The failure of Kyoto

Many environmentalists believe that Kyoto’s failure is due to Bush administration opposition to it. This story gives too much credit to the U.S. and too little responsibility to the wealthy nations that ratified Kyoto. The latter saw their GHG emissions go up, not down, by 4% from 2000 to 2004. In Britain and Germany, emissions fell not because of Kyoto but because Margaret Thatcher broke the coal miners’ union, moving Britain to cleaner-burning natural gas, and because the East German economy collapsed after the fall of communism, reducing a reunified Germany’s reliance on dirty coal plants. When you remove Germany and Britain from the calculation, European emissions rose 10% between 1990 and 2005. The reality is that Europe hasn’t reduced its emissions because its policymakers fear the backlash that will result from higher energy prices and slower economic growth.

U.S. lawmakers considering cap-and-auction legislation will soon face the same challenge as lawmakers in Europe: increase energy prices too much and face a public backlash; increase them too little and have no impact on emissions. This is the heart of the Kyoto problem. For regulations to work, the price of fossil fuels must increase enough that clean energy alternatives become cost-competitive.

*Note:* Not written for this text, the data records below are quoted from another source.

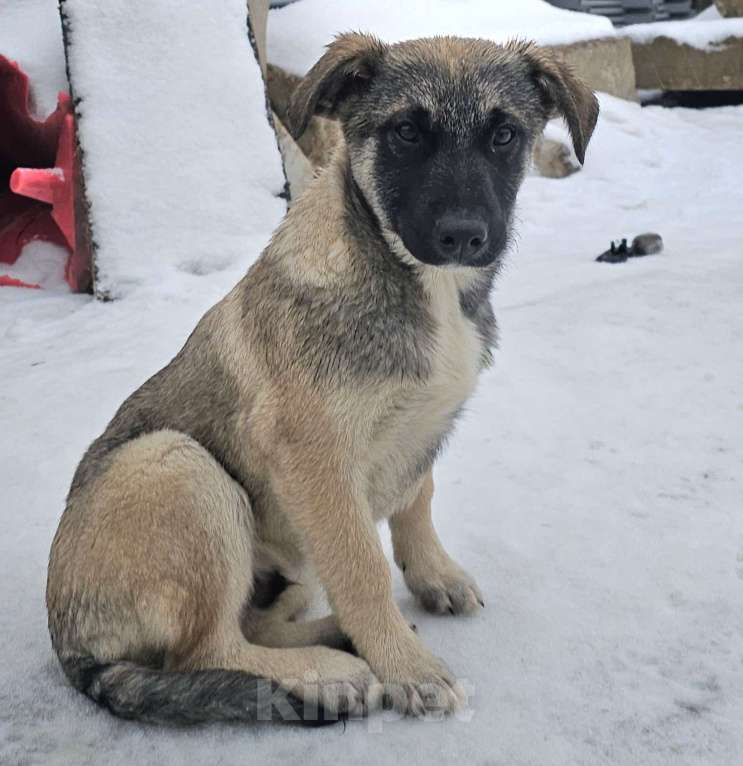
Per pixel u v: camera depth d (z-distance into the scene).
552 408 1.19
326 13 2.44
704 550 0.91
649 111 2.97
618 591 0.86
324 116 0.85
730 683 0.75
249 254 1.65
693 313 1.43
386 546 0.94
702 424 1.13
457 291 0.80
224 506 0.75
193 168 1.69
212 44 1.76
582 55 2.84
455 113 0.79
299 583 0.84
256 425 0.77
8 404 1.25
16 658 0.81
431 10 2.62
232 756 0.70
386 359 0.75
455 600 0.83
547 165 2.43
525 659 0.78
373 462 0.78
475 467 1.06
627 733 0.71
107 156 1.65
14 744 0.72
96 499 0.75
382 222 0.78
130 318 1.50
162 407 0.82
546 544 0.92
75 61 1.68
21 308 1.62
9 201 1.94
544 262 1.77
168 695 0.71
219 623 0.74
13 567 0.92
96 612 0.74
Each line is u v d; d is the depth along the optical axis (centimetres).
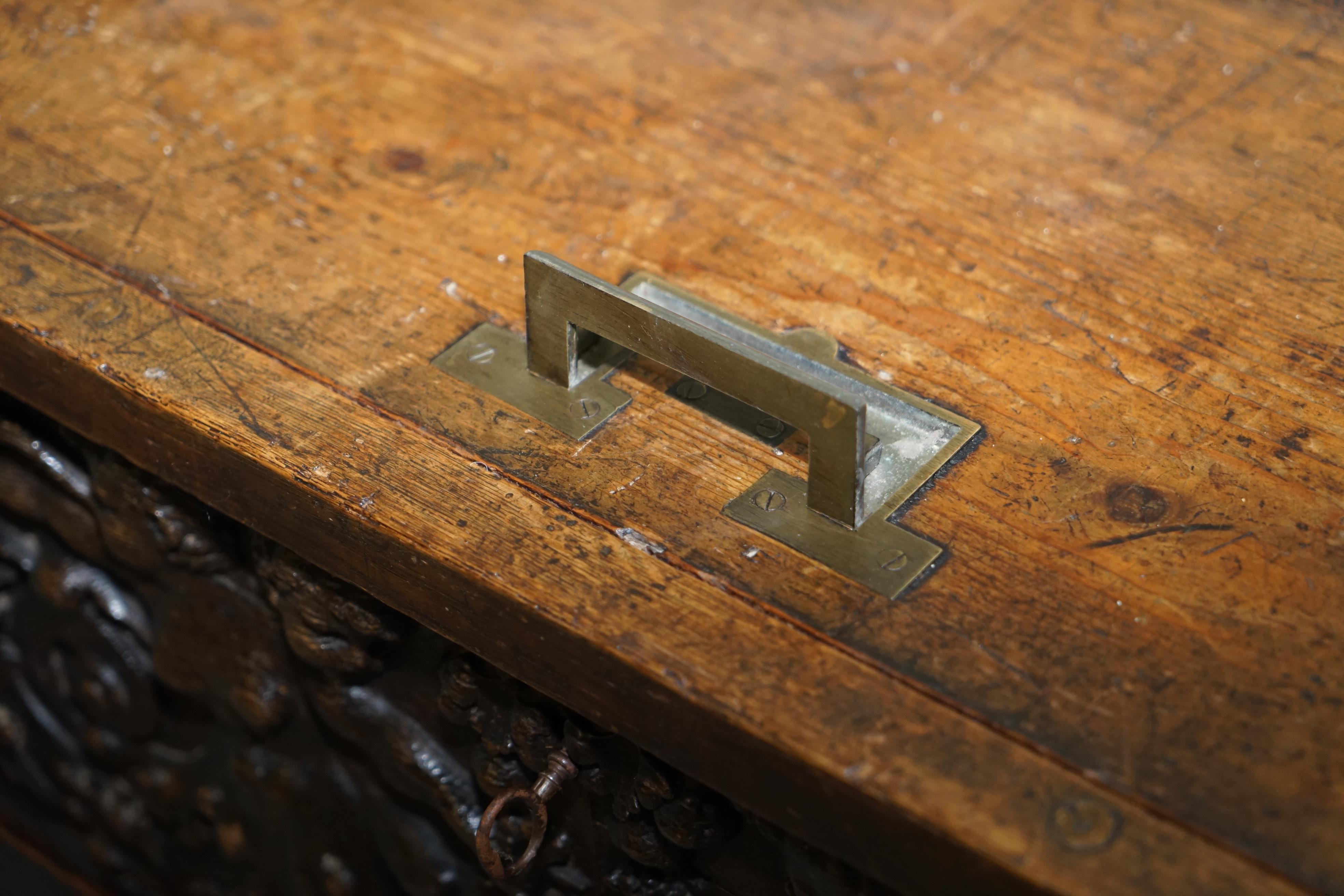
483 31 81
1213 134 76
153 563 74
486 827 65
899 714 60
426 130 77
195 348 69
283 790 77
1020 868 58
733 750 61
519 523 64
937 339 69
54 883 91
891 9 81
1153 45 79
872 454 66
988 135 76
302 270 71
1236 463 65
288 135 76
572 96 78
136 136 76
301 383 68
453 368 68
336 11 82
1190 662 61
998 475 65
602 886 71
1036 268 71
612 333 65
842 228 73
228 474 67
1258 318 69
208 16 81
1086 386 68
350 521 65
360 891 79
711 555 64
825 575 63
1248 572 63
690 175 75
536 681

“Renewable Energy Cheaper than Coal”

There is a better way. Instead of making clean energy relatively cheaper, a new, post-Kyoto agreement should focus on making clean energy absolutely cheaper. The right model comes not from past efforts dealing with pollution problems but rather from investments in technology innovation and infrastructure. Silicon Valley, we often forget, was largely built on U.S. government contracts. In the 1950s, the Pentagon guaranteed the market for computer microchips, driving the cost of a single microchip down from $1,000 to $20 in less than a decade. Before that the Pentagon subsidized radio. And the Internet’s precursor was invented in a Defense Department lab.

Perhaps because they know this history, some Silicon Valley executives and investors seem to understand the energy challenge better than policymakers. In November, Google announced a “Renewable Energy Cheaper than Coal” initiative to invest hundreds of millions of dollars in wind and solar power. But achieving this objective requires a global investment in the hundreds of billions, not millions. What would happen if Europe and the U.S. guaranteed the market for silicon solar panels—as we did with silicon microchips? We know that for every doubling of production of solar panels, price drops 20%. Experts say it would cost $50 billion to $200 billion to make solar power as cheap as coal power.

Solar and wind are just part of the solution. What’s needed is a portfolio of investments made by the world’s wealthiest countries. The U.S., Europe, Canada, Australia, and Japan should create a 10-year, $1 trillion energy fund to invest in a range of technologies—including geothermal, efficiency, carbon capture and storage, nuclear, low- to zero-emissions technologies, and other advanced energy technologies—many of which (like solar) would be manufactured in China. The prospect of substantial new investment might persuade China to adopt some emissions limits or even a carbon tax.

Raising the money

Whether through auctioning permits or taxing carbon dioxide directly, federal carbon regulation can potentially generate tens of billions of dollars annually for clean-energy investments. These investments should include dramatic increases in funding for basic research in the energy sciences, a 10-year commitment to buy down the price of solar technology and battery and other energy storage technologies, and a commitment to build a smarter and more efficient electricity grid.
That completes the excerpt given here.